Democratic front-runner Hillary Rodham Clinton said the decision turned its back on the promise of integrated schools that the court laid out 53 years ago in its landmark decision in Brown v. Board of Education.

"As president, I will fight to restore Brown's promise and create an education system where all children have an equal chance to learn and excel together," she said in a statement.

Sen. Barack Obama of Illinois called the ruling "wrong-headed."

"It is the but the latest in a string of decisions by this conservative bloc of justices that turn back the clock on decades of advancement and progress in the struggle for equality," he said.

Also scheduled to appear on stage were Sens. Chris Dodd of Connecticut and Joe Biden of Delaware; 2004 vice presidential nominee John Edwards; New Mexico Gov. Bill Richardson; Ohio Rep. Dennis Kucinich and former Alaska Sen.
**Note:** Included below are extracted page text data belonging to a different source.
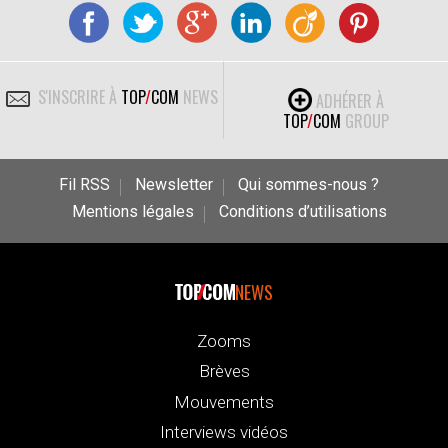
S'INSCRIRE À
TOP
/
COM
NEWS
ADHÉRER À
TOP
/
COM
GROUP
Fil RSS
Newsletter
Qui sommes-nous ?
Mentions légales
Conditions d’utilisations
NEWS
Zooms
Brèves
Mouvements
Interviews vidéos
Mike Gravel.

Moderating the debate is Tavis Smiley, who says he wants to steer the conversation to issues raised in his book, "The Covenant with Black America." The 90-minute event was being broadcast live on public television.

The debate is an opportunity for Obama, who got lukewarm reviews from his first two debate performances, to stand out and share a bond with the audience. But he's in a tight contest for the black vote with Clinton, who benefits from goodwill for her husband in the community.

Edwards is trying to make gains. His campaign put out a memo Thursday showing how he is addressing Smiley's 10 covenants, including health care, education, criminal justice, police accountability, housing and voting rights.

Massachusetts Gov. Deval Patrick, the country's only black governor, was to make opening remarks and introduce the candidates. He has yet to endorse a candidate but many are seeking his support.